§ Texto do documento:
---+---

NÃO TENHO a certeza de que o Congresso Popular tenha servido para alguma coisa e caíram-me mal alguns «incidentes processuais». Pedem-nos que acreditemos neles. Mas se ficou no ar algum «benefício da dúvida», ele tem prazo de duração: 56 dias. Ou seja, a distância que vai de hoje até ao dia das eleições.

Segunda, 21

TRATAVA-SE, disseram eles, de «estilo», e mesmo que seja difícil dizer o que isto seja, tratou-se de estilo. Num segundo andar da Rua das Flores, envolto pelo perfume de Eça — diz-se que os enfeites de estuque destes tectos viram correr o sangue d’A Tragédia da Rua das Flores — o ar estava pintado de preto e prata, havia mulheres muito bonitas e pairava um brilhozinho de festa. A plateia, diversíssima, acorreu à chamada de Carlos Piçarra (Lux), subiu ao ateliê do costureiro Manuel Alves, hospedeiro amável deste encontro, e por entre velas, champanhe e iguarias raras discorreu civilizadamente sobre a agenda dos dias. Actores, jornalistas, políticos, empresários, artistas, «designers» trocaram estados de alma e de caminho, exibiram fé ou esgrimiram a descrença quanto ao impreciso momento que vivemos. Não se mudou o mundo nem se salvou a pátria mas são também noites como esta que pintam a aguarela do tempo que passa.

---+---

§ Extrato de dados:
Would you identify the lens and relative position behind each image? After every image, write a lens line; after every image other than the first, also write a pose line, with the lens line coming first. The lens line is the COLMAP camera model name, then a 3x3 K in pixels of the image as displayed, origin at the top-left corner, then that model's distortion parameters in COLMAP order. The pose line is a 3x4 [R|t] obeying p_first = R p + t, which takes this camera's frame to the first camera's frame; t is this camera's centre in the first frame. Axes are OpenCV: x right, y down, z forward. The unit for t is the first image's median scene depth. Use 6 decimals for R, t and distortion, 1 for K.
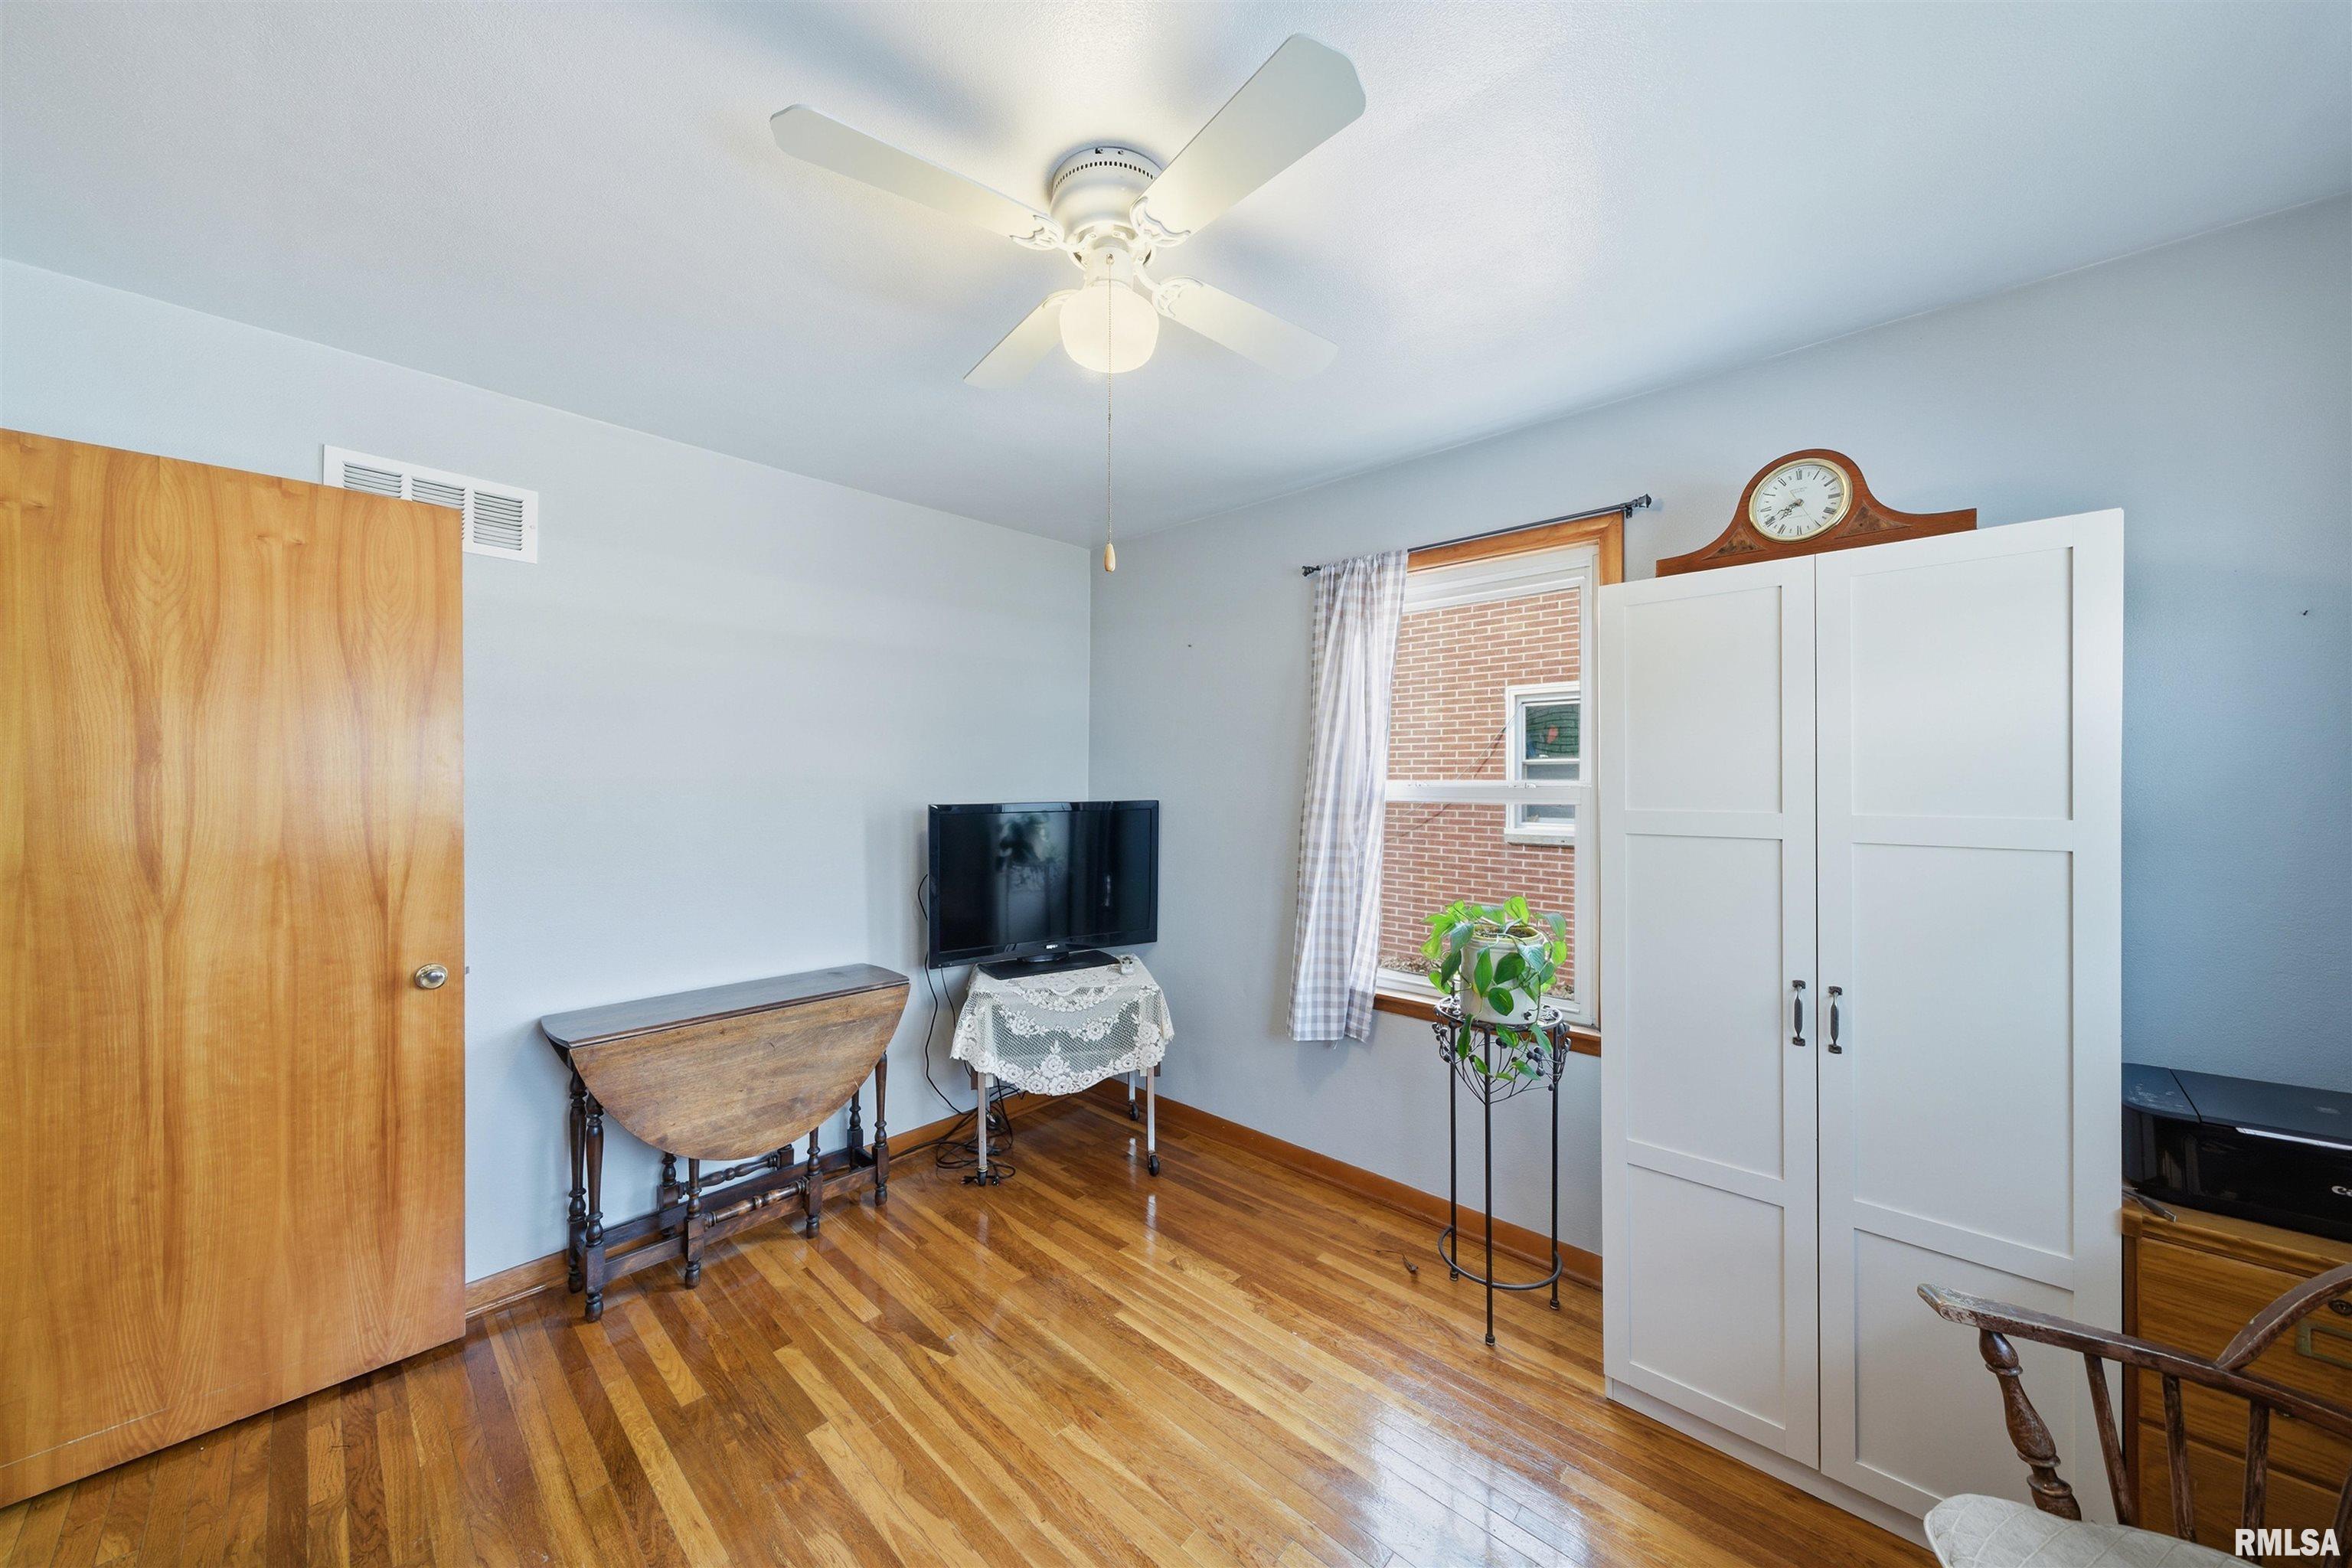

---+---

§ Instruções do exercício:
Transcreva, por favor, na íntegra e sem alterações, o texto do documento. O material constitui um conjunto à parte, independente do texto do documento.

§ Resposta esperada:
NÃO TENHO a certeza de que o Congresso Popular tenha servido para alguma coisa e caíram-me mal alguns «incidentes processuais». Pedem-nos que acreditemos neles. Mas se ficou no ar algum «benefício da dúvida», ele tem prazo de duração: 56 dias. Ou seja, a distância que vai de hoje até ao dia das eleições.

Segunda, 21

TRATAVA-SE, disseram eles, de «estilo», e mesmo que seja difícil dizer o que isto seja, tratou-se de estilo. Num segundo andar da Rua das Flores, envolto pelo perfume de Eça — diz-se que os enfeites de estuque destes tectos viram correr o sangue d’A Tragédia da Rua das Flores — o ar estava pintado de preto e prata, havia mulheres muito bonitas e pairava um brilhozinho de festa. A plateia, diversíssima, acorreu à chamada de Carlos Piçarra (Lux), subiu ao ateliê do costureiro Manuel Alves, hospedeiro amável deste encontro, e por entre velas, champanhe e iguarias raras discorreu civilizadamente sobre a agenda dos dias. Actores, jornalistas, políticos, empresários, artistas, «designers» trocaram estados de alma e de caminho, exibiram fé ou esgrimiram a descrença quanto ao impreciso momento que vivemos. Não se mudou o mundo nem se salvou a pátria mas são também noites como esta que pintam a aguarela do tempo que passa.